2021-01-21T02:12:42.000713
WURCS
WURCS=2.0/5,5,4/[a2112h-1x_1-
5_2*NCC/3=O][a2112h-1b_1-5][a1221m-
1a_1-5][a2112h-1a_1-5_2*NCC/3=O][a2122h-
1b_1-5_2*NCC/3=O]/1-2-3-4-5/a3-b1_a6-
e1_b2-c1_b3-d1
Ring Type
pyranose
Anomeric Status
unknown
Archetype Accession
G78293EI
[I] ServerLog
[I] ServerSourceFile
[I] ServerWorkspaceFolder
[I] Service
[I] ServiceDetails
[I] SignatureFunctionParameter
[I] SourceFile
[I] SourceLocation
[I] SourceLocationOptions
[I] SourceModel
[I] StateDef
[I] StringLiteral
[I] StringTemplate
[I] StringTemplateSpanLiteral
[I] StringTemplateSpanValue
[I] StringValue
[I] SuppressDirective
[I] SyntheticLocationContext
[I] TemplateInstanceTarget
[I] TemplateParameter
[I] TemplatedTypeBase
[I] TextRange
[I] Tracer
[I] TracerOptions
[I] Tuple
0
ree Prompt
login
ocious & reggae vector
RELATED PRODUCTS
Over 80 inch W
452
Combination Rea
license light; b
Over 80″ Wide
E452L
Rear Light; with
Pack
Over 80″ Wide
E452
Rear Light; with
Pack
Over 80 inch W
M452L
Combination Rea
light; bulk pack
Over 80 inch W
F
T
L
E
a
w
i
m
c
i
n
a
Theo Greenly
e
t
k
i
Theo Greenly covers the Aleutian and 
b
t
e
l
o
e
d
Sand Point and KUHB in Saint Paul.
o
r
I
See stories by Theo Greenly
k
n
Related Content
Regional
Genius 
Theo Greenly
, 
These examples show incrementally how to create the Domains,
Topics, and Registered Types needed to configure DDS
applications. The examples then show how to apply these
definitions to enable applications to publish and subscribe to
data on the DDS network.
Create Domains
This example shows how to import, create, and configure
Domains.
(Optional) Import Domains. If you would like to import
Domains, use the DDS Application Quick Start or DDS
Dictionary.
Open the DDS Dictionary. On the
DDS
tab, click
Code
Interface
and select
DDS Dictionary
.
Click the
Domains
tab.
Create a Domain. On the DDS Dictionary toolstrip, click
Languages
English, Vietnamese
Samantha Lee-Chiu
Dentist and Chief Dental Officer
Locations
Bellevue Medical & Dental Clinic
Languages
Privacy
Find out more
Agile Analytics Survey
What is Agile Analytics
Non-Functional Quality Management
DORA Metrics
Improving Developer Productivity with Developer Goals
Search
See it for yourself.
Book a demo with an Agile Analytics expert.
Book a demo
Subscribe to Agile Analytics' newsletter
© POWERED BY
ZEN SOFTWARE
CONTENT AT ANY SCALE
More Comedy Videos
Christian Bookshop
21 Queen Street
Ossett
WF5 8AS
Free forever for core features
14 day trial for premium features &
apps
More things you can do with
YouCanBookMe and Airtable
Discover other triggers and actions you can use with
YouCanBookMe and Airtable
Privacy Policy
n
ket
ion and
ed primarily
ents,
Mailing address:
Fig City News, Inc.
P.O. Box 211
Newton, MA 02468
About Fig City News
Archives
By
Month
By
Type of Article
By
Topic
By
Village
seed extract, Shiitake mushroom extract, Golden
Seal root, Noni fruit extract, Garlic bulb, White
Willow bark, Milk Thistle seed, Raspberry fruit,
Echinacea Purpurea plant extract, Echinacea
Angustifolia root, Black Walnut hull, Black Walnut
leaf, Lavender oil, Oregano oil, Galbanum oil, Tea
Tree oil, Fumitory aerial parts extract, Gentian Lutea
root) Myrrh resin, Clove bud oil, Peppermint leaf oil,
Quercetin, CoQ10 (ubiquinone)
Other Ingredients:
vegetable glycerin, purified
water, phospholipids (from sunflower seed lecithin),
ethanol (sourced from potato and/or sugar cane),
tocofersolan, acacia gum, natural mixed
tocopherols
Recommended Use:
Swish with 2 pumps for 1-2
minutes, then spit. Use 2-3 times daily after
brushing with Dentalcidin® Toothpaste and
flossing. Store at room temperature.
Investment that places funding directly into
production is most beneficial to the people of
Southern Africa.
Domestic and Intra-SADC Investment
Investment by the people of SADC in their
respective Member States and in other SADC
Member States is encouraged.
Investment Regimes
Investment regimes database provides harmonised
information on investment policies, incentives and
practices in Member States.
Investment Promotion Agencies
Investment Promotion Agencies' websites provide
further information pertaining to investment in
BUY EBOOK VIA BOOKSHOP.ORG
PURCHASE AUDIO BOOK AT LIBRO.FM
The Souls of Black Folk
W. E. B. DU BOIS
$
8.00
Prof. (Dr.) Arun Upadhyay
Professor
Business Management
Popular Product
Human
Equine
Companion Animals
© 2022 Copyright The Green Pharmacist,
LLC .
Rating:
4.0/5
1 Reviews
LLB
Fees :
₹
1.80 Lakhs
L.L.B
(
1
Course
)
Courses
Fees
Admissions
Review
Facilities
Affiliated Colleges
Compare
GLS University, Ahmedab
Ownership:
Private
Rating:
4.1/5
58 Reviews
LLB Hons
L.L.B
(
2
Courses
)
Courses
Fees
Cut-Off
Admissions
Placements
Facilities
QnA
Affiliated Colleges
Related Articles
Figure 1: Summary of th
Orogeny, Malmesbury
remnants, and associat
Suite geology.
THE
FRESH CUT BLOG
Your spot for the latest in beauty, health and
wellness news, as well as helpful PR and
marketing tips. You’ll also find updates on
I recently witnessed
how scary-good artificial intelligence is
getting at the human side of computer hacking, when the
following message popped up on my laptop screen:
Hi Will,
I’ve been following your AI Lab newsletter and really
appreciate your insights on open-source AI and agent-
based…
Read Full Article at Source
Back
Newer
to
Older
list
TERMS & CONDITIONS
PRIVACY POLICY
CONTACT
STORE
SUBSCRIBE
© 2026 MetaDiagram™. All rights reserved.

────

Show each line of the data above that contains the string "from", matching case exactly.

- Result of the exercise -
water, phospholipids (from sunflower seed lecithin),
ethanol (sourced from potato and/or sugar cane),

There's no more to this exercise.